Feeding always goes onto already-damp soil, never dry roots — water yellow barrenwort first if the soil is dry, then apply the diluted feed. The companion question is when to water at all, covered in the yellow barrenwort watering schedule.

Signs you are over-feeding yellow barrenwort

Over-feeding is far more common — and more damaging — than under-feeding for most plants. The classic tells for yellow barrenwort:

Signs you are under-feeding yellow barrenwort

If the symptoms point at watering, light or roots rather than nutrition, the full yellow barrenwort care brief covers soil, humidity and the common problems for this species.

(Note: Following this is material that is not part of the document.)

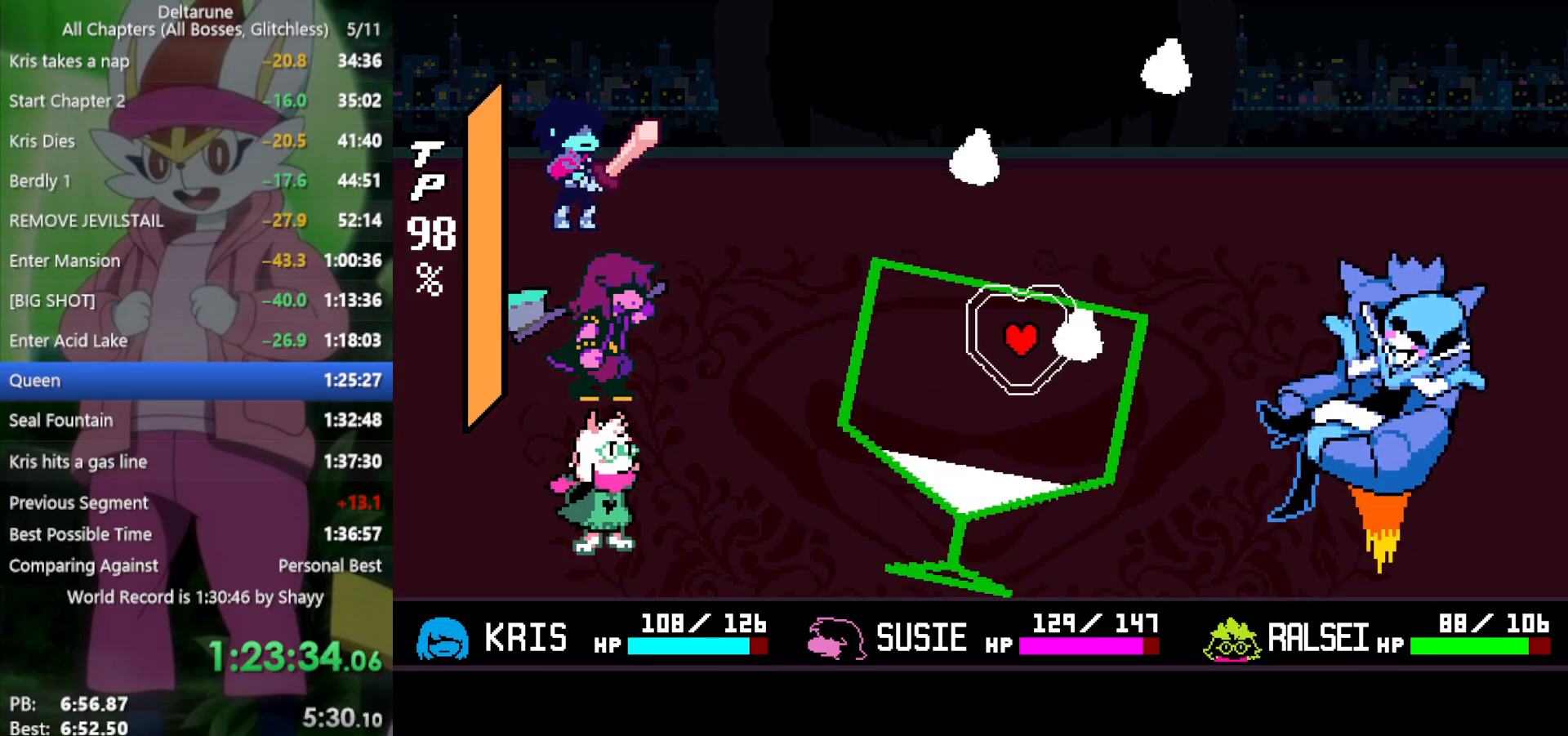
{"keys": [], "events": [[217, "left", "down"], [400, "left", "up"]]}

Flushing and leaching the salts

Flush the pot of yellow barrenwort with plain water until it runs freely from the base every couple of months in the feeding season — it washes out the fertiliser salts that cause brown tips.

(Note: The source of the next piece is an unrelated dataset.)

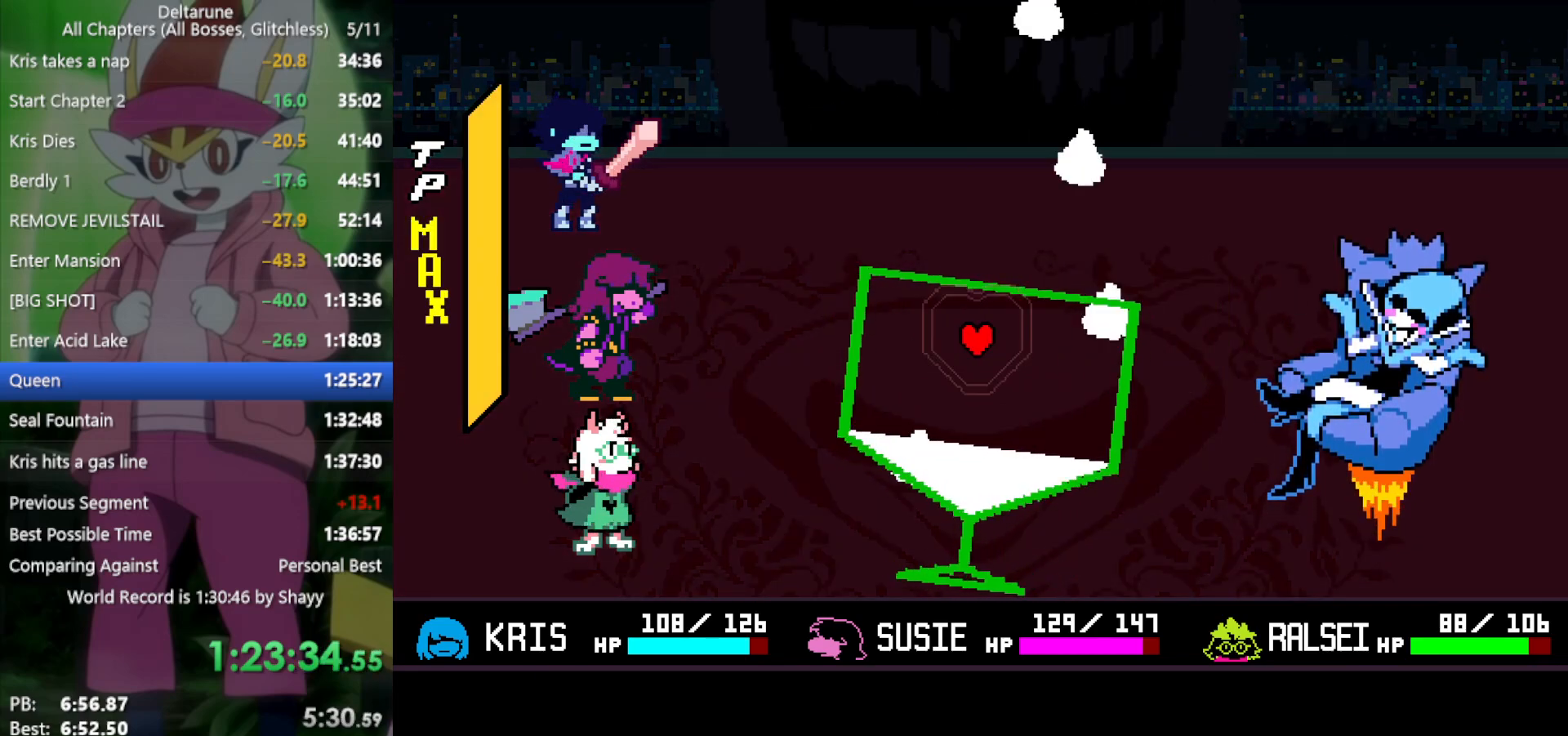
{"keys": ["right"], "events": [[50, "right", "down"], [100, "right", "up"], [233, "left", "down"], [283, "left", "up"], [317, "up", "down"], [417, "right", "down"], [417, "up", "up"]]}
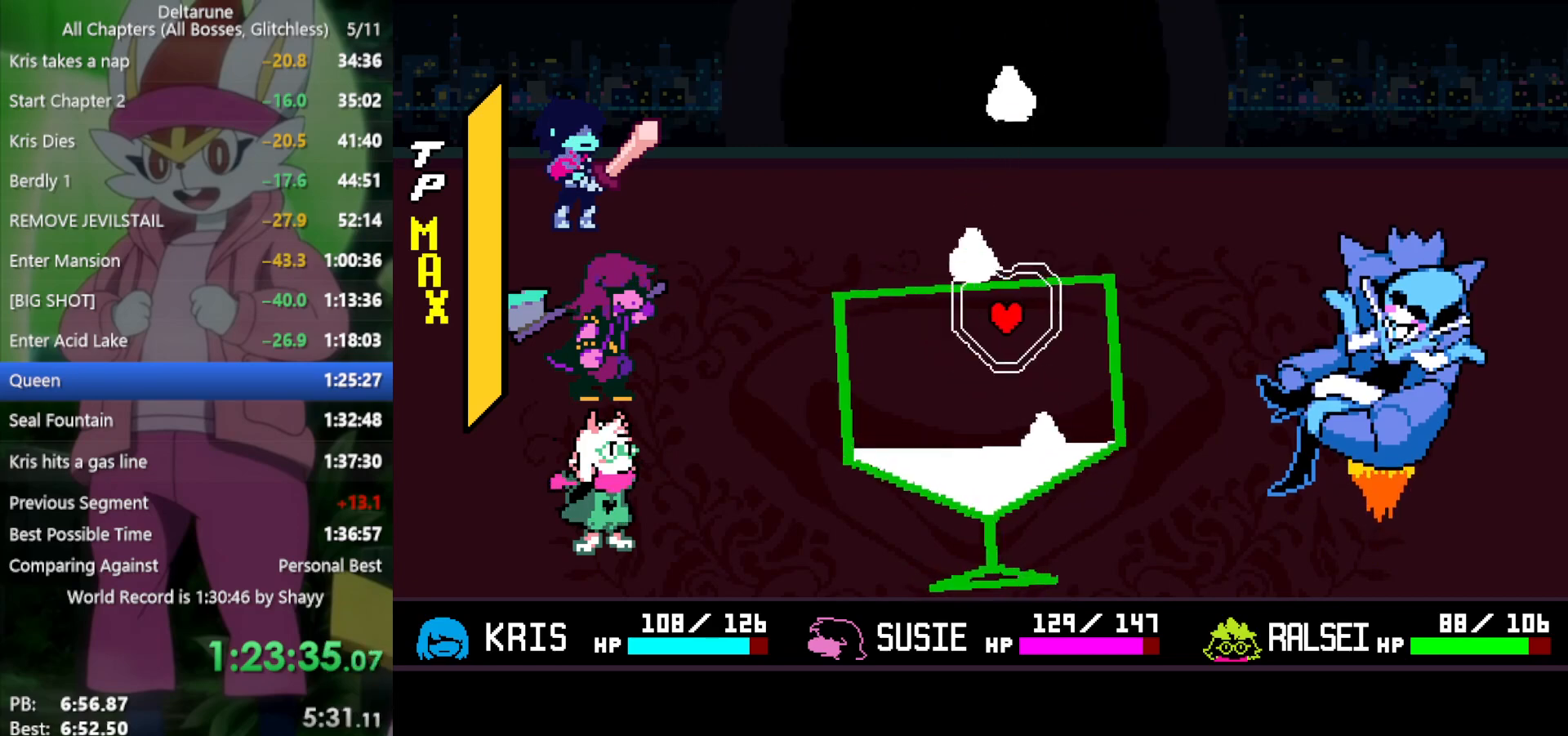
{"keys": ["up"], "events": [[283, "right", "up"], [417, "up", "down"]]}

Organic vs synthetic feeds for yellow barrenwort

Organic options

A diluted seaweed or worm-casting feed, or fish emulsion if you can tolerate the smell indoors. UK: Westland or Baby Bio Organic, dilute seaweed; US: Espoma Indoor! or Neptune's Harvest fish & seaweed. Slow, gentle and hard to overdo.

Synthetic / liquid feeds

A general-purpose houseplant liquid at half strength — UK: Baby Bio, Westland Houseplant Feed or Phostrogen; US: Miracle-Gro Indoor Plant Food or Schultz. Convenient and fast-acting; the only risk is overdoing it.

Brand names are examples, not endorsements, and UK and US ranges differ — check the label’s own NPK and dilution rate, since formulations change.

Fertilising yellow barrenwort — frequently asked questions

What fertiliser does yellow barrenwort need?

A balanced general houseplant feed (roughly even N-P-K) is exactly right — it is grown for foliage, so steady, moderate nitrogen for healthy leaves is the goal, not a bloom or root formula. Yellow Barrenwort is an easy, light foliage feeder — a half-strength balanced liquid feed through the growing months keeps it green without forcing weak, sappy growth.

How often should I feed yellow barrenwort?

Annual top-dressing with leaf mould or garden compost in early spring is sufficient for established plants. A light application of balanced granular fertiliser benefits newly planted specimens. Over-feeding is unnecessary and can reduce ornamental foliage colour. Annual top-dressing with leaf mould or garden compost in early spring is sufficient for established plants. A light application of balanced granular fertiliser benefits newly planted specimens. Over-feeding is unnecessary and can reduce ornamental foliage colour. Treat that as sparingly through the growing season between spring through early autumn (roughly March to September); ease off in autumn and stop entirely in the low light of winter.

What strength of feed for yellow barrenwort?

Half strength is the safe default for yellow barrenwort — houseplant feeds are formulated strong, and the diluted dose is gentler on the roots while still ample for foliage.

What does over-feeding yellow barrenwort look like?

Brown, crispy leaf tips and edges with no sign of underwatering. A white, crusty salt deposit on the soil surface or pot rim. Weak, pale, stretched new growth that flops. Lower leaves yellow and drop while the soil is correctly watered. Feeding yellow barrenwort year-round on a fixed schedule, including dark winter months, is the most common mistake — it cannot use the nutrients in low light and the surplus simply burns the roots and crusts the soil.

Should I flush the soil of yellow barrenwort?

Flush the pot of yellow barrenwort with plain water until it runs freely from the base every couple of months in the feeding season — it washes out the fertiliser salts that cause brown tips.